The report reveals that:

  • Regulatory uncertainty is making companies cautious about investing in emissions reductions and supply chain sustainability. Ninety percent of companies that identify a current or future risk cited regulatory risk as a barrier to investment;
  • Investment in emissions reductions programs has declined in the past year and is shorter term in focus. Seven out of 10 sectors report investment falling from earlier years. Shorter pay-back initiatives (less than three years) are on the rise with these almost doubling between 2011 and 2013. The average sum invested per reporting company has dropped 22% since last year;
  • Almost three quarters of companies, including some of the world’s largest, identified a current or future risk related to climate change while 56% of companies said that consumers are becoming more receptive to low-carbon products and services;
  • To address policy uncertainty, the survey asked which policy programs would be most supported by businesses. Of the companies reporting engagement with policy makers, support was strongest for policies promoting energy efficiency and clean energy generation, supported by 81%. Mandatory carbon reporting was supported by 67% but cap and trade programs received the unqualified support of just 43%;
  • The most important determinant of improved performance is collaboration across the supply chain. There is enormous scope for more collaboration: program participants identified 2,186 collaborative opportunities.

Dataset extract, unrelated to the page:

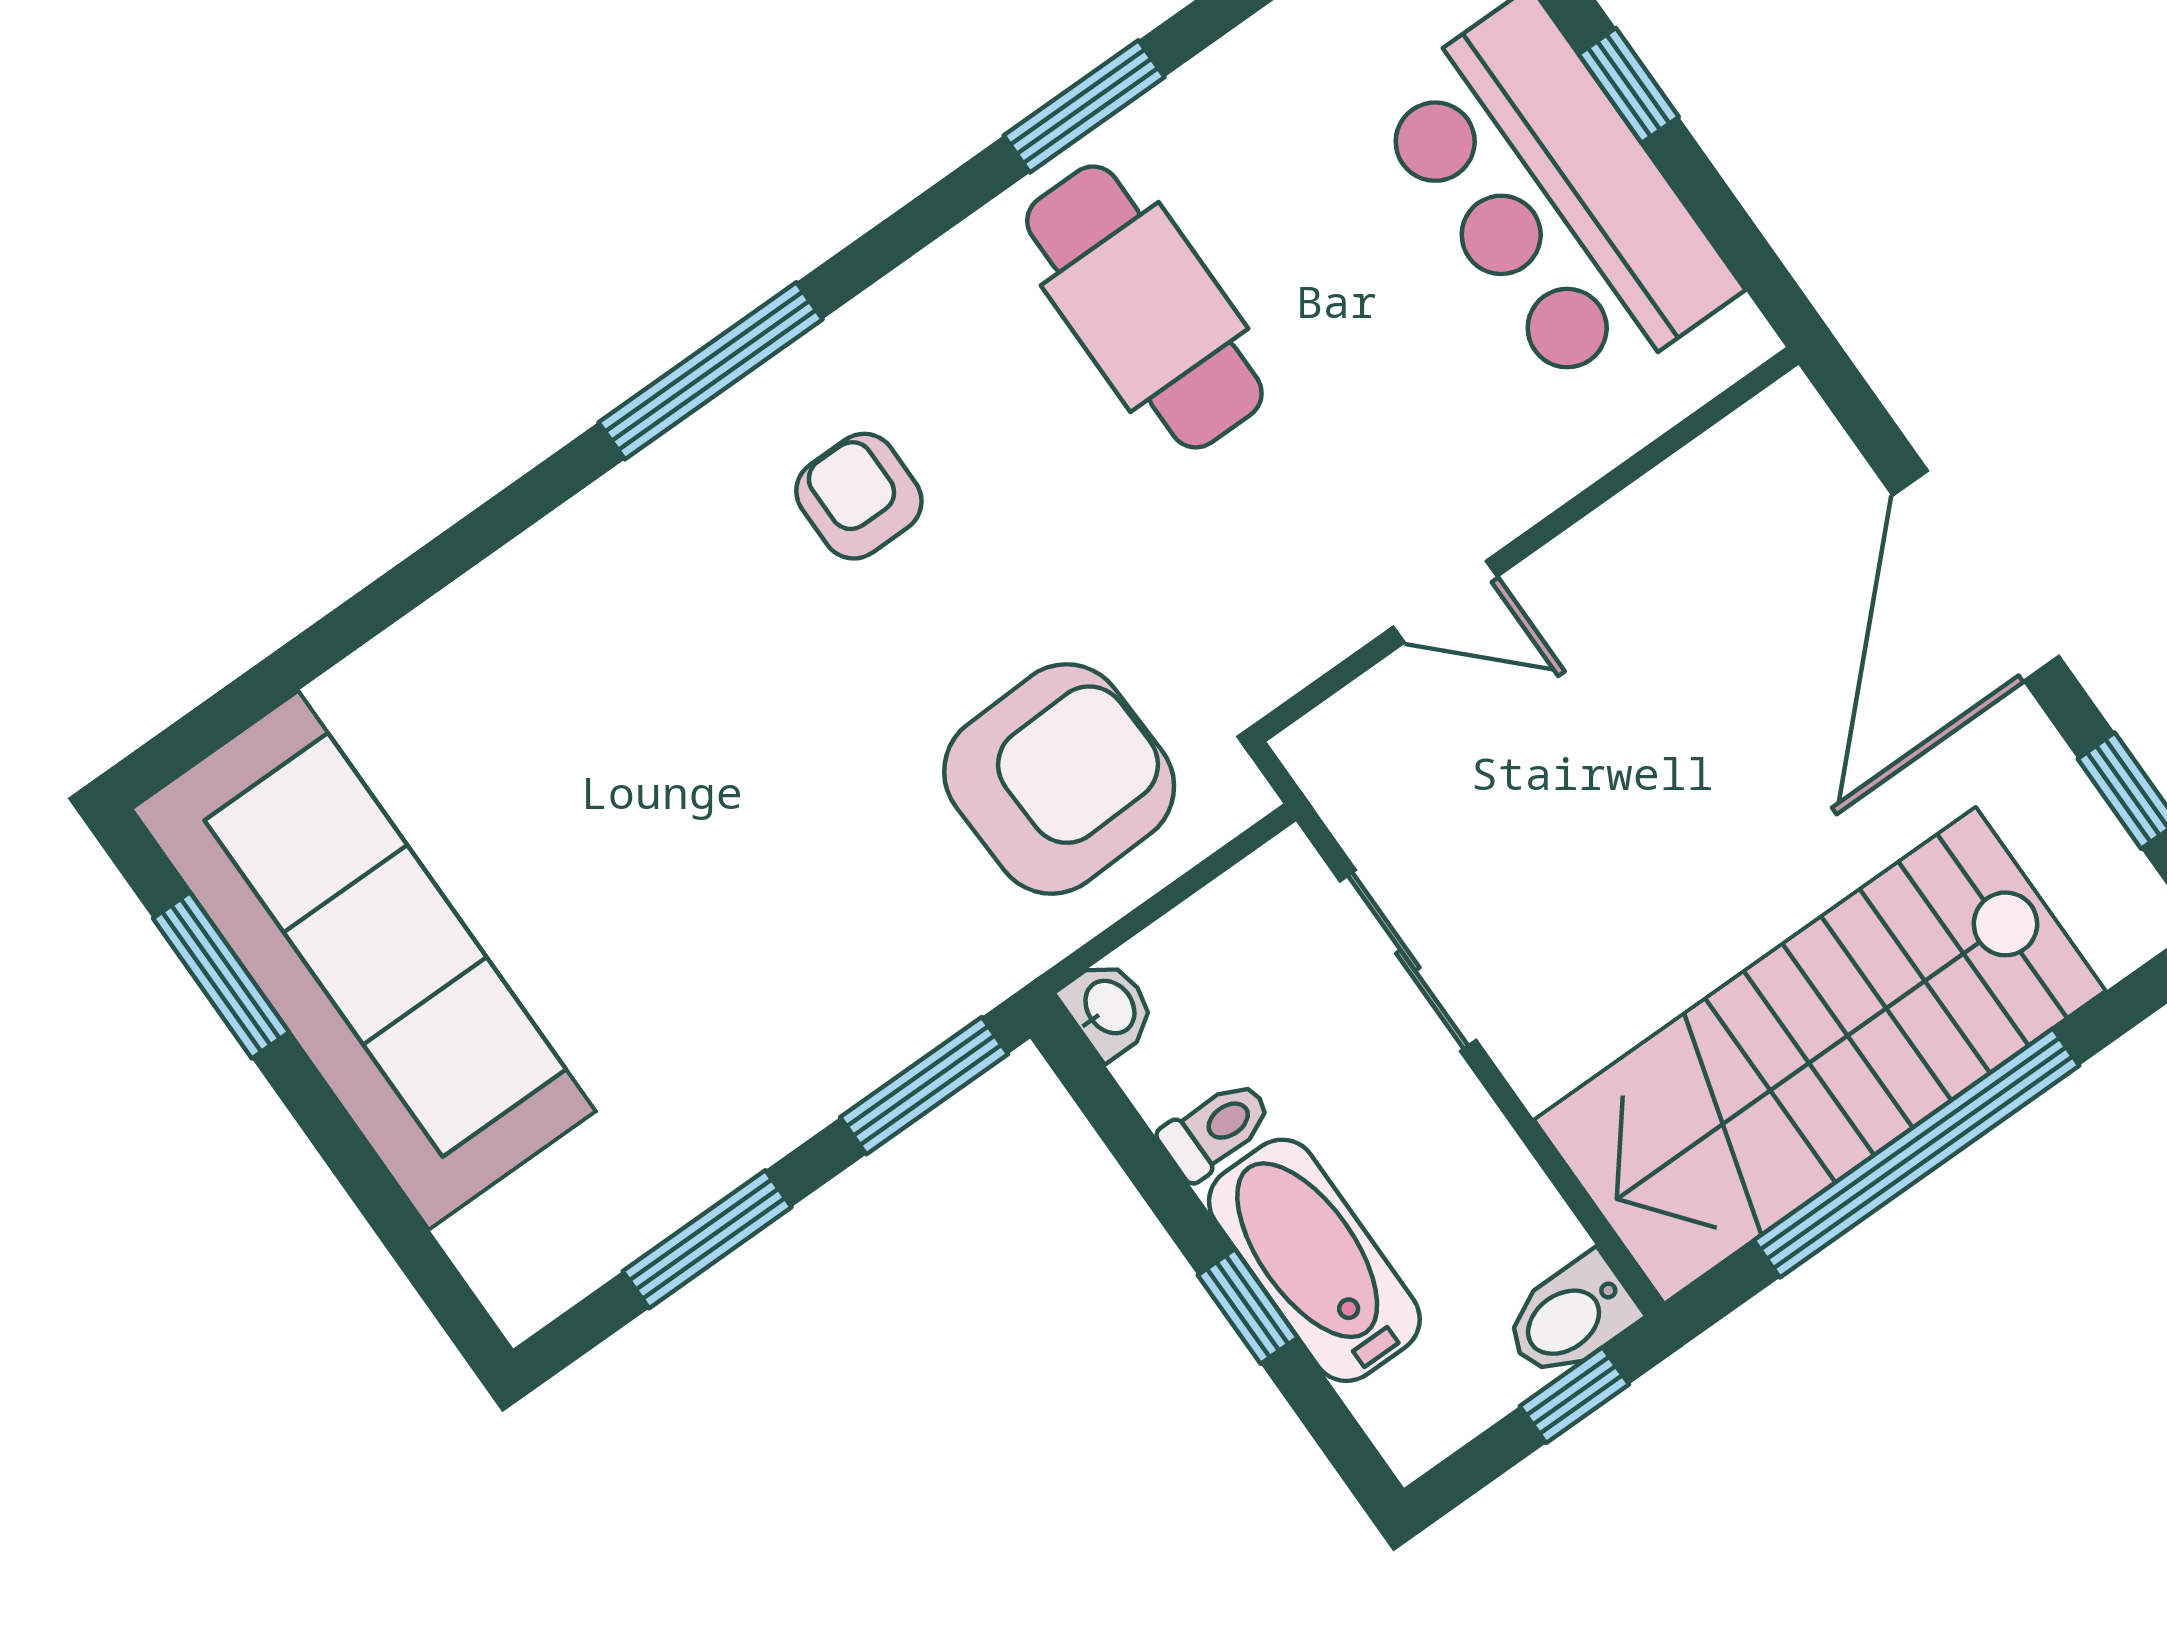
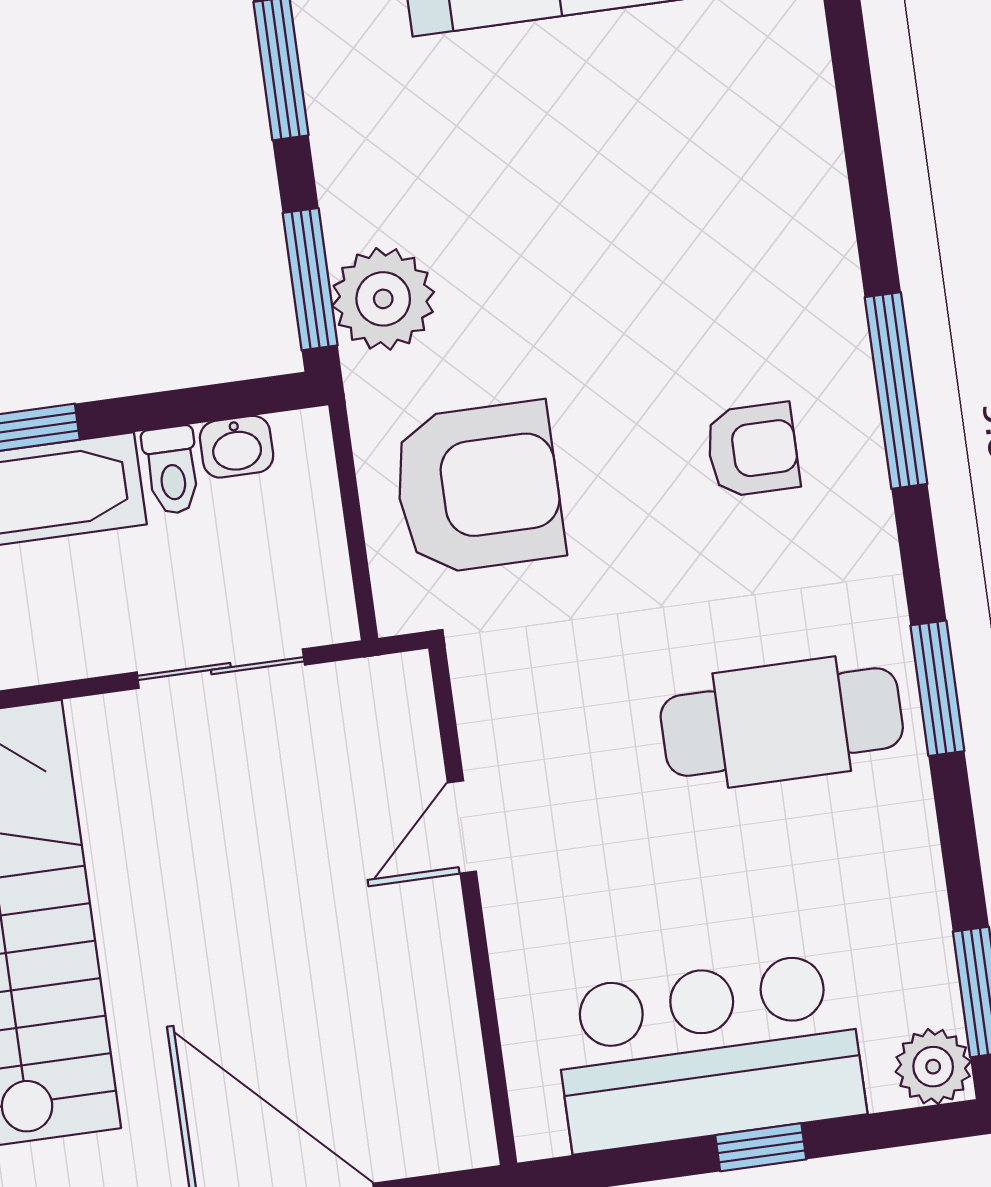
window: (1084, 106) -> (937, 688), moved
armchair: (1059, 779) -> (478, 488), turned -88
plant: (904, 993) -> (383, 299), added
washbasin: (1108, 1008) -> (237, 447), moved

Companies that engage with two or more suppliers, customers or other partners are more than twice as likely both to see a financial return from their emissions reduction investments and to reduce emissions.

Supply chain mismatch on emissions efforts

The research also shows that companies are often misdirecting their emissions reductions efforts with investment not closely correlated with proven emissions or monetary savings.  Interestingly, it also reveals a supplier and member companies mismatch. While suppliers identified process emission reduction and product design as the most promising collaborative approaches, member companies on the other hand favoured behavioural change initiatives and transportation and fleet investments.

To address this, a new CDP supply chain initiative has been launched to incentivize suppliers: Action Exchange will drive targeted action on the most cost effective emissions reductions. Companies that have already joined the initiative and are asking their suppliers to participate include Bank of America, L’Oreal, Philips and Walmart.

Questioned for the first time by CDP on water risk, suppliers recognize the need for a broader view of supply chain sustainability, with linkages made between water and carbon emissions. More than half the companies cite water scarcity as the greatest water-related concern.

CDP’s chief executive officer Paul Simpson commented:

“This report establishes that although companies recognize that climate and water risks are on the rise, a mixed regulatory regime is making decisive action difficult.

“However growing participation in our supply chain program and the positive reception to Action Exchange demonstrates that businesses want to leverage their relationships with their suppliers to realize opportunities and minimize climate and water related risks.

“When governments introduce a more realistic global price on carbon we expect significantly more investment in emissions reductions from corporates.“

Gary Hanifan, global sustainability lead at Accenture said that the report provided clear evidence that organisations who were most transparent about their climate change risks were more likely to achieve the greatest emissions reductions. They were also more likely to enjoy monetary savings as a result of their responses to climate change risks. However, return on investment by the most proactive companies would not reach its full potential unless those companies could encourage their suppliers to follow their lead.

CDP is working with market forces, including 722 institutional investors with assets of US$87 trillion, to motivate companies to disclose their impacts on the environment and natural resources and take action to reduce them.  The not-for-profit body now holds the largest collection globally of primary climate change, water and forest risk commodities information.